さて、以前の神奈川県警の不祥事の例で考えてみたいのだが、なぜ、本部長は、おそらくは顔も見たことのない様な、組織末端に連なるに過ぎない一部下の犯罪行為を隠蔽しようとしたのであろうか。その答えは、その後の「世間」の動きを見れば分かると思う。世間は、犯罪を犯した当人達(つまり覚醒剤犯の警察官やそれを隠蔽した本部長以下の上司)だけではなく、それを監督する立場の人々に対して「管理責任、監督責任」を問うたのである。当たり前の話じゃないかという人もいるだろうが、ここは一番冷静になって考える必要がある。ある犯罪行為や、不正行為、あるいは不当な行為を行った当の本人が非難されることは当然であるし、その行為を知りながらそれを見過ごしていたならそのことも責められてしかるべきである。また、当然知りうる立場にありながら「うっかり」見過ごしたならばそれもまたそれなりに非難されるであろう。しかし、知り得べくもない立場の人間にまで責任を問うのは決して「合理的」とはいえないのではないか。要するに管理責任とは「具体的」責任ではなくて「抽象的、観念的な」責任である。しかし、大臣になったばっかりで、就任以前の問題の責任を取らされたのではかなわないが、やれ「責任を取って、国家公安委員長を辞任せよ」だの、「外務大臣を辞めろ」だの「もう暫く総理の目はない」などと言われてしまう。
明治以来「管理監督責任」とやらが当然のように問われてきたのが「官」の世界らしい。東郷元帥が日露戦争の時に連合艦隊司令長官になったのも、能力もさることながらその「運の良さ」が大きな理由となったという。運の良さとは、未だ嘗て、自分自身は元よりその部下にも「不祥事」がなく責任問題になったことがなかったことであった。そこで誰だって、そうそう「運が悪い」人間になりたくはない。そこで「自分の知らないところで起こった不祥事に巻き込まれては大変」と言うことになり「それじゃ、そもそも不祥事などなかったことにしよう」となるのは人情の常であろう。

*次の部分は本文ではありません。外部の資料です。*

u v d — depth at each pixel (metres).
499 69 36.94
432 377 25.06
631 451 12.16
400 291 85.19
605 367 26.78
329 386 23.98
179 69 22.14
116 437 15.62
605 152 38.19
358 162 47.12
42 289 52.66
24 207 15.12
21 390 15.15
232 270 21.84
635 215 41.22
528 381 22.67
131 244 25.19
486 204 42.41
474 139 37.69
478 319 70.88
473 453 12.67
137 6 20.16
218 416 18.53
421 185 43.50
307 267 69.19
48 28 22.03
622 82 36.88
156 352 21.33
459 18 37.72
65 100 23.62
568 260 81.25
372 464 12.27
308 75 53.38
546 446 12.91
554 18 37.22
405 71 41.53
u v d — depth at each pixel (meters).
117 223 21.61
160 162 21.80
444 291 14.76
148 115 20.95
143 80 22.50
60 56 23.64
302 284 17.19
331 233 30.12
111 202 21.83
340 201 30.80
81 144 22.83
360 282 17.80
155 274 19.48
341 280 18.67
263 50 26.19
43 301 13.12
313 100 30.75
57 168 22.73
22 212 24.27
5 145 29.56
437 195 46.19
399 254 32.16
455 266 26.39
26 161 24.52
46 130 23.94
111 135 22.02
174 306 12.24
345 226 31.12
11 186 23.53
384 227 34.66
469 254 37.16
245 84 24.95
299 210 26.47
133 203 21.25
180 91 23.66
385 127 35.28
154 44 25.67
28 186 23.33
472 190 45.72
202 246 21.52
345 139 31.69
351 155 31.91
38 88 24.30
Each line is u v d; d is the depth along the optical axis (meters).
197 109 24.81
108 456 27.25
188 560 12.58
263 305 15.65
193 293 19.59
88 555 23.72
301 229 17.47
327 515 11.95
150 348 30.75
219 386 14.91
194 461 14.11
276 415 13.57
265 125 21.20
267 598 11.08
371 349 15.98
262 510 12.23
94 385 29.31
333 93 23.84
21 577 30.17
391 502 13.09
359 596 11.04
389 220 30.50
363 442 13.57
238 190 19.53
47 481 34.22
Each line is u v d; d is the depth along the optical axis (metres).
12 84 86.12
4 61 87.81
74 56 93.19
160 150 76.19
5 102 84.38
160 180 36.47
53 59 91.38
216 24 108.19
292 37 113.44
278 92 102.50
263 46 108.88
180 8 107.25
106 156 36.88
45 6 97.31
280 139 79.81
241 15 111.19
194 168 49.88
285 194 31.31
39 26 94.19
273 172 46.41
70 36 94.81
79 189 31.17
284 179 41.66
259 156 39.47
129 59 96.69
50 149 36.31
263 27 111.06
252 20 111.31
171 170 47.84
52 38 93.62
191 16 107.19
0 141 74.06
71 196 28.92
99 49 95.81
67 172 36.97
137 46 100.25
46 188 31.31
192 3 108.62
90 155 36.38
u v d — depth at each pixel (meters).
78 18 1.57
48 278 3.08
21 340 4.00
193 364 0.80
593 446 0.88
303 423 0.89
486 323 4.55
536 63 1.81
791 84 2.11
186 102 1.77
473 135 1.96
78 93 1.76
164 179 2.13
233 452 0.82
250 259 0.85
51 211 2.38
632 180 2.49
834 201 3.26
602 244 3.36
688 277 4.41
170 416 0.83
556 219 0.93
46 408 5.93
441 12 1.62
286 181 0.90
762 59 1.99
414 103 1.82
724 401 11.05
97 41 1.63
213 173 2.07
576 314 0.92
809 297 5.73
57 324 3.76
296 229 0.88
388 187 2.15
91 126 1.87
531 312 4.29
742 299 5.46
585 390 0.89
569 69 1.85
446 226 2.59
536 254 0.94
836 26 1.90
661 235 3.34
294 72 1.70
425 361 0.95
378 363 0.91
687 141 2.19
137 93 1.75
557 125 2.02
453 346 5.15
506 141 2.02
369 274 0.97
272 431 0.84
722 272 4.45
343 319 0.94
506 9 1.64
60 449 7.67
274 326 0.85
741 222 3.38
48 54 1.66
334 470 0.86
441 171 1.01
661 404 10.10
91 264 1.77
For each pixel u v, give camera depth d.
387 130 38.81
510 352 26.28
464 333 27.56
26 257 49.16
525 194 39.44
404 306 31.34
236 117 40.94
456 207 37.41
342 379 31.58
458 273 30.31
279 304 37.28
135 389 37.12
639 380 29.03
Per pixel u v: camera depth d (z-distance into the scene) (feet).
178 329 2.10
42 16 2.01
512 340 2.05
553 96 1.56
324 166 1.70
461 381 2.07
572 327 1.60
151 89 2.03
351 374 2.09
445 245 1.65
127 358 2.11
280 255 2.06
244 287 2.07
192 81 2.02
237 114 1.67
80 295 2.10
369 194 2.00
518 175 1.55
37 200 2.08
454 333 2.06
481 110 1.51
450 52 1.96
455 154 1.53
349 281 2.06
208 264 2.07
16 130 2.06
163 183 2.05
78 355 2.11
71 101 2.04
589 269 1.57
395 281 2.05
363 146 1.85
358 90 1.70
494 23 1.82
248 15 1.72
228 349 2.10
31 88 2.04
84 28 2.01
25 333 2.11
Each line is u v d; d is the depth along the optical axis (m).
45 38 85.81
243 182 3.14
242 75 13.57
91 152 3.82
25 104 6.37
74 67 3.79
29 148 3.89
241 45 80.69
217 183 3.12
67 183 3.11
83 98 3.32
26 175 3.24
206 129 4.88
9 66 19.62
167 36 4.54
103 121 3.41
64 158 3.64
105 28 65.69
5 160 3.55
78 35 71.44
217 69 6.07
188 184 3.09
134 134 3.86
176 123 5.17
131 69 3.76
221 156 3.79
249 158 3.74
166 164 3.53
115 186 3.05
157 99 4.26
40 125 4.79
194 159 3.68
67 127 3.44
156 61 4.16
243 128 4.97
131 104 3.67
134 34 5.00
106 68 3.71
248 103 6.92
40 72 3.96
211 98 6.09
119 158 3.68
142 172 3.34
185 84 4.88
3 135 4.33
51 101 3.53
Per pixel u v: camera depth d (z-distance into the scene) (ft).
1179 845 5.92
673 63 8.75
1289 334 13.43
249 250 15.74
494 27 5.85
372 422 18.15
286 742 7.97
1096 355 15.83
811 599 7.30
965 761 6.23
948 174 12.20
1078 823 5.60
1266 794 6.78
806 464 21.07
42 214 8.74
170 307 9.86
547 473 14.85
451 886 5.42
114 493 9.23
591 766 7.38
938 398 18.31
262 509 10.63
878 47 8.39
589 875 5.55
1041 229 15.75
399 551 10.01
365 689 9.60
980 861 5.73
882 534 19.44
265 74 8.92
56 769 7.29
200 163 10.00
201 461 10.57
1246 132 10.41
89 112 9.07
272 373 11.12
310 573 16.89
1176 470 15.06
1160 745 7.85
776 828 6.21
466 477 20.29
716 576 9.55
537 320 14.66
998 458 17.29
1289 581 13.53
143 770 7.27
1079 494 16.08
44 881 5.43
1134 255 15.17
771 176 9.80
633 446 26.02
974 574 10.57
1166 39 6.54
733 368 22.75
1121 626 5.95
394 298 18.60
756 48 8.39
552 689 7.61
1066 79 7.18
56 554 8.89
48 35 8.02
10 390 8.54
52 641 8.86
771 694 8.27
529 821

ところで、管理監督責任を問う範囲だが、筆者が不勉強なのかその「基準」を知らない。例えば、「不祥事を起こした本人から何段階上の上司まで」とかいうような基準である。さて、筆者の考えであるが、この責任を問う範囲の基準は「不祥事を隠蔽できたのにそれをしなかったヤツまで」と言うことなのではないか。要するに明治以来「よらしむべし、しらしむべからず」の官僚主義を貫徹するためには「公」の不祥事はあってはならないことなのである。しかし現実の世界では、 あってはならなくても起きてしまうのが犯罪であり不祥事である。そこで「うまくごまかして、国民には知られないようにするのが、役人の能力の見せ所」ということになり、それをやれなかった、「ヘボ上司」には監督責任を取らせ「役人としての出世コース」から外れていただくというルールが出来たのだと思われる。
我々は、「管理責任を取って辞任せよ」などという、無責任な野党や、考えの浅い(もしかしたら深いのかも知れないが・・)新聞などに踊らされてはならないのである。